Over the past few weeks I’ve missed the escapism you get from concentrating on something as specific as climbing – which always imposes a sort of condition of needing to concentrate on getting a series of small moves absolutely right, while your mind wants to run riot on the consequences of getting any one of them just a little bit wrong.

May 29, 2008 Posted by | climbing | Leave a comment

Dealing with death

I’m glad to be back at work after a couple of weeks off, following the death of my dad, which was a not entirely unexpected event, though still traumatic for my mum, who has drifted into being his full time carer for the last couple of years.


Both my sister and I live on the South Coast about 100 miles away from Reading , so there has been much travelling and many overnight bags packed and unpacked in the past fortnight. But we’ve muddled through (as most people do) in the endless round of death certificates, post mortem, undertaker, registrar, ministers, funeral arrangements, catering, invitations, ceremony, strewing of ashes, probate applications, building society and bank negotiations, pension adjustments, council tax recalculations etc, etc.


So being back at work feels just fine at the moment because while its important its nothing thats a matter of life and death.




May 28, 2008 Posted by | Uncategorized | Leave a comment

Back to basics

I learned my dad came out of Hospital yesterday, since he didn’t need any further operations but just ‘flushing through’. Good news for us, but bloody painful for him.

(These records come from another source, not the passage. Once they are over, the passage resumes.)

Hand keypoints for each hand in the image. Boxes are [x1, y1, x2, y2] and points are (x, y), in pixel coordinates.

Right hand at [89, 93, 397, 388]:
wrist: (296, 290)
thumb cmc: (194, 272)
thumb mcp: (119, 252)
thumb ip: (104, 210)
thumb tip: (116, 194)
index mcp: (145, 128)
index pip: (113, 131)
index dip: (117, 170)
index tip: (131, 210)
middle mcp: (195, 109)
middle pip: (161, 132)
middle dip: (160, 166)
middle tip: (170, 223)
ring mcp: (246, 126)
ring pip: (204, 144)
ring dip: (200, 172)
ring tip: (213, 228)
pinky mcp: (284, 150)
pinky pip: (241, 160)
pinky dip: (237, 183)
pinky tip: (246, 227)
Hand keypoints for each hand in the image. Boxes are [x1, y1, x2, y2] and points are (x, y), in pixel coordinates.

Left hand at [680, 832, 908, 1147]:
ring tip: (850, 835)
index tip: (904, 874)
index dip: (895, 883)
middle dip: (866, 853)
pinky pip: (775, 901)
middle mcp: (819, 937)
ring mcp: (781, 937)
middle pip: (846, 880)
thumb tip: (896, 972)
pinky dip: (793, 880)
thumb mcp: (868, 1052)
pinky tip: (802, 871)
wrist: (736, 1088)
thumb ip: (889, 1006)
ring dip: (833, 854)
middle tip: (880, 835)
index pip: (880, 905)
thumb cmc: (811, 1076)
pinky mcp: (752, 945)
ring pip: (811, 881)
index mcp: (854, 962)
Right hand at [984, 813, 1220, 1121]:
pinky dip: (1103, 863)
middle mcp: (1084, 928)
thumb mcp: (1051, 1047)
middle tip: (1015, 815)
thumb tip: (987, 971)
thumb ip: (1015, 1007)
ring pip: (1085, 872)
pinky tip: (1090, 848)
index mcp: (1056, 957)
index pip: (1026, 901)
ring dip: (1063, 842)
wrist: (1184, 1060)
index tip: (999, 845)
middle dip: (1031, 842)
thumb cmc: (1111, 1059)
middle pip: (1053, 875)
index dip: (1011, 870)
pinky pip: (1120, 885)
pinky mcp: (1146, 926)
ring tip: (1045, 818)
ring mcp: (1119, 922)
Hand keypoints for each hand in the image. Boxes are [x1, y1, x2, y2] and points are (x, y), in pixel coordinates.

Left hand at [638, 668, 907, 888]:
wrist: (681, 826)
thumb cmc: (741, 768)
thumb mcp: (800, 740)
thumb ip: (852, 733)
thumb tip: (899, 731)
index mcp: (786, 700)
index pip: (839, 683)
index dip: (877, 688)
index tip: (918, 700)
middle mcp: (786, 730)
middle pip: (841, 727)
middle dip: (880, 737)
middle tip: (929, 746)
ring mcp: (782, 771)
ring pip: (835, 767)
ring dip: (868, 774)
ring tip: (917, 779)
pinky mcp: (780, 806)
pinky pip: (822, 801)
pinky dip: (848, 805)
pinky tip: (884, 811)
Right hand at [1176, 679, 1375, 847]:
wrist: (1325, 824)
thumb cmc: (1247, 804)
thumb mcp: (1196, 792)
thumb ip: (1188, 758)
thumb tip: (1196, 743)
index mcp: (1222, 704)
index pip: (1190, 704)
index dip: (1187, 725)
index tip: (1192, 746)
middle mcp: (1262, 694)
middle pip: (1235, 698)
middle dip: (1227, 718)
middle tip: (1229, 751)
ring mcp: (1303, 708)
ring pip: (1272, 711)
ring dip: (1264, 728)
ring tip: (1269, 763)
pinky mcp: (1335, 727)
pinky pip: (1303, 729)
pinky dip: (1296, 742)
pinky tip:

Yesterday I went on a training course in Eastbourne for Information Workers from different CVS across East Sussex and today I’ve been putting some of what we learned into practice. One of the items was about exploring the potential of Google Calendar as a mechanism for creating shared information about training and events across the county. So today I’ve been setting up a google account, building a calendar, knocking up a second outlook calendar and trying out how much we can get for free.


End result:


This weekend I’m going to plant some more spuds on the lottie and maybe go back up to Harrisons Rocks to see if I can shin up the very evasive Niblick

May 9, 2008 Posted by | Allotment, climbing, voluntary | Leave a comment

Bank Holiday Weekend

Its been a bit of a difficult bank holiday weekend. On Friday night my Sister rang to let me know that my Dad was in hospital with bladder problems – this has ended up with him having to have a blood clot removed and be catheterised over the weekend. The problem is that he also has dementia, so he is a difficult patient, who keeps removing all the doctors work and going walkabout on the ward. Visiting him in hospital was challenging but it was good to be able to meet my Mum and drive her to the hospital on Sunday. Mum is in her 80s and is my Dad’s carer, but she is not in a good place herself at the moment – recovering from a cancer operation in the recent past. The odd thing is that having him taken into hospital has been a really good rest for my mother. Anyway, I get to hear more tonight so we shall see what develops, when (or if) he gets to go back home and if any operation is needed.


Sunday evening I drove back from Reading to Hastings and spent Monday on the seafront witnessing a traditional bank holiday motorbike run and morris dancing festival. 




May 6, 2008 Posted by | Uncategorized | Leave a comment

I’m working next to a giant filing cabinet

The building next to my office window has been growing over the past year, its all part of some new offices and College Buildings that Seaspace have developed as part of the regeneration masterplan for Hastings.

All seemed fine until every floor was equiped with some giant draws, which are about 20 foot long and 5 foot high. It feels like shades of Spinal Tap in reverse and clearly someone has over estimated the size of some of the new students and office workers who will be using these buildings.